Una vez allí, sorprendentemente también encontramos a los otros grupos que ya estaban durmiendo :D
Después de un tiempo, nos dirigimos hacia la puerta, donde habíamos quedado con la señora Hinz y la señora Teutloff. A pesar de un pequeño contratiempo, nos reunimos de nuevo y luego repasamos algunas normas de comportamiento para nuestra estadía en EE. UU. Poco después fuimos al check-in y todos pasamos, exceptuando a Angelina, quien fue seleccionada por los oficiales para una revisión adicional. A pesar del pequeño susto, los oficiales concluyeron que no éramos criminales :) Al parecer, los oficiales no eligieron a la persona específicamente, sino que simplemente seleccionaron a alguien de nuestro grupo para un examen más detallado. Juntos nos dirigimos al avión y comenzamos nuestro trayecto hacia Chicago.
Al llegar al avión a Chicago, primero nos retuvieron unos problemas técnicos del avión, antes de que finalmente pudiéramos despegar después de 9 horas de espera. A pesar de todo, estuvimos bastante ocupados, ya que no solo podíamos dormir, sino que también nos atendieron bien. Desde el almuerzo (que algunos de nosotros nos perdimos :D) hasta el helado y el pastel al final, todo estuvo presente. Las horas parecían no pasar y ver que aún nos quedaban 5 horas no era motivador. Pero a pesar de todo, soportamos y llegamos con muchas ganas al aeropuerto de Chicago. Pero tan pronto como estábamos todos en el baño y reunidos, nos dimos cuenta de que la señora Hinz no estaba... Después de que la seguridad nos pidió que formáramos fila, empezó el miedo, ya que la señora Hinz tenía todos los documentos importantes, incluido el ESTA. Así que todos estábamos en la fila esperando que ella llegara pronto. Cuando después de 20 minutos seguía sin aparecer, comenzamos a preocuparnos cada vez más. Sin la señora Hinz, no había Chicago, y mucho menos EE. UU. Cuando Hannes decidió buscarla y la encontró, todos nos sentimos aliviados. Así que no habíamos volado inútilmente las 11 horas :)

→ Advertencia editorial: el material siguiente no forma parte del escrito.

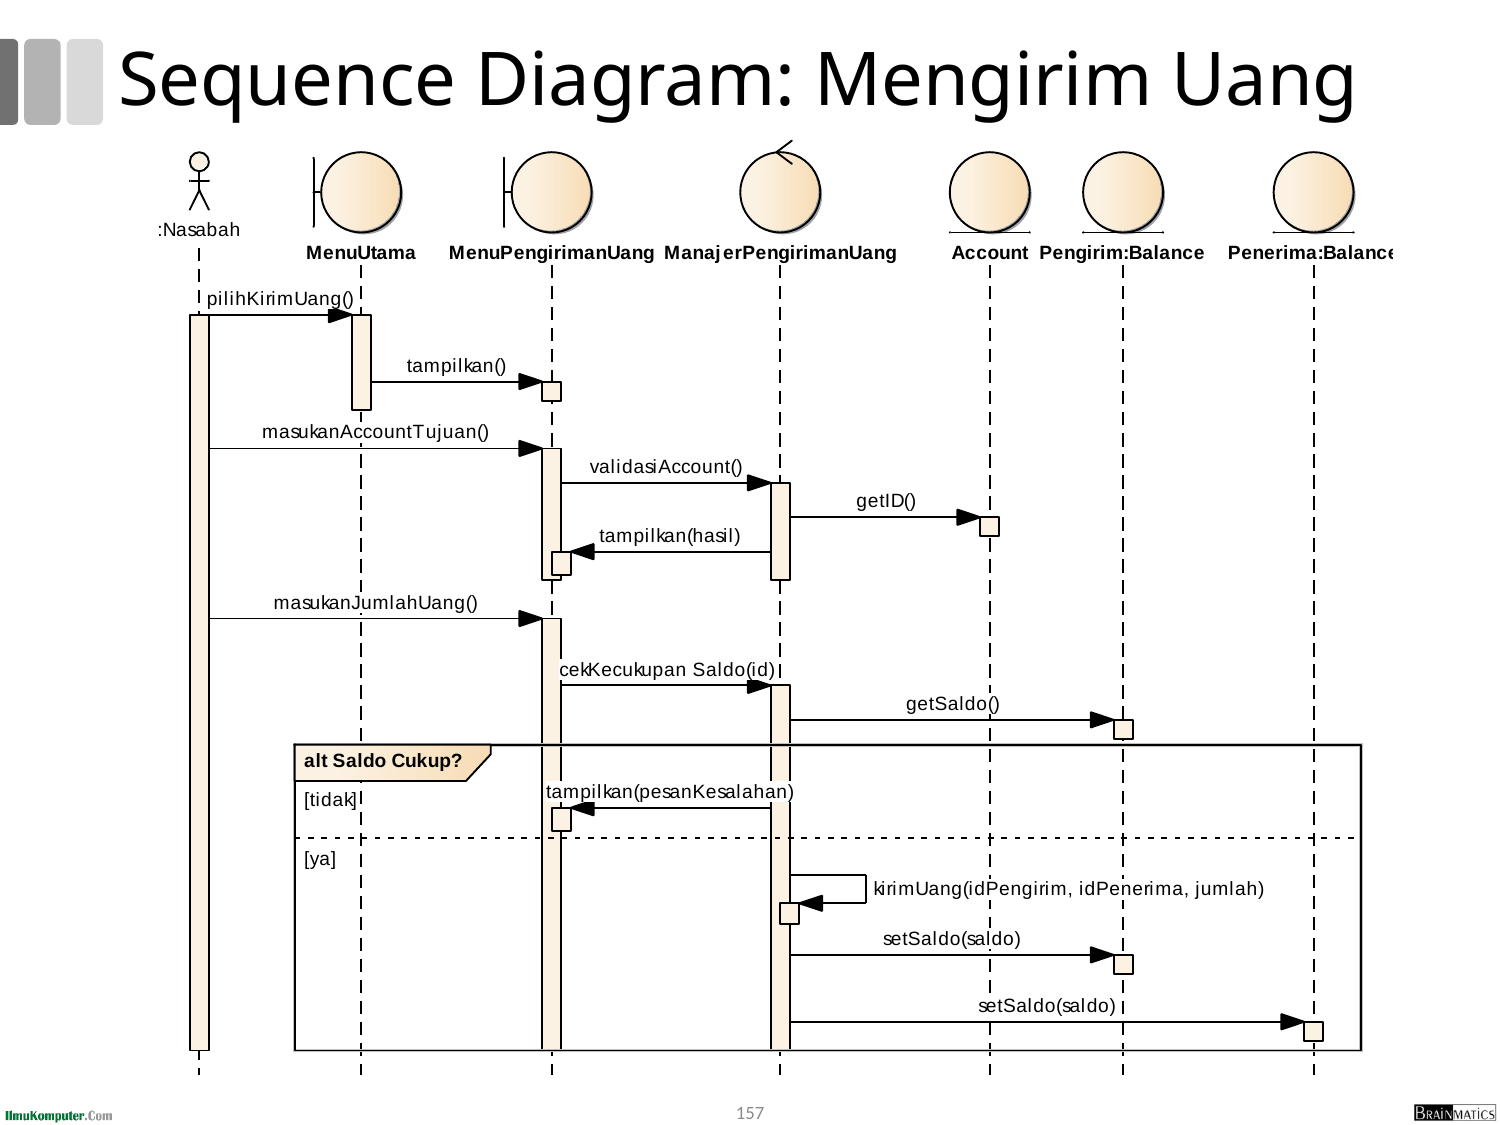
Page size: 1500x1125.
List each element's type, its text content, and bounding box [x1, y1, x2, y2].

picture [1412, 1102, 1498, 1123]
picture [107, 137, 1393, 1075]
picture [4, 1106, 113, 1125]
slide_number 157 [581, 1100, 919, 1125]
title Sequence Diagram: Mengirim Uang [103, 24, 1475, 138]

Después de estar en la fila durante lo que sentimos como 2 horas para finalmente llegar al (Único!!!) mostrador, habíamos superado la mayor parte, ya que a pesar del miedo de perder el siguiente transporte, lo logramos. Y así comenzó nuestra próxima aventura a través de la hermosa Chicago.
Cuando finalmente llegamos con el transporte, primero nos perdimos buscando la estación de tren y finalmente la encontramos en el último momento y abordamos nuestro tren.
Como todos estábamos completamente agotados, nos quedamos dormidos hasta que finalmente llegamos a nuestro destino: Springfield. Exhaustos pero emocionados, bajamos las escaleras y ya vimos a las familias anfitrionas de pie afuera. Y antes de darnos cuenta, ya estábamos todos abrazándonos, se tomaron fotos y nos preguntaron sobre nuestro viaje. Separados, pero contentos, luego todos salimos de la estación de Springfield con nuestra respectiva familia anfitriona.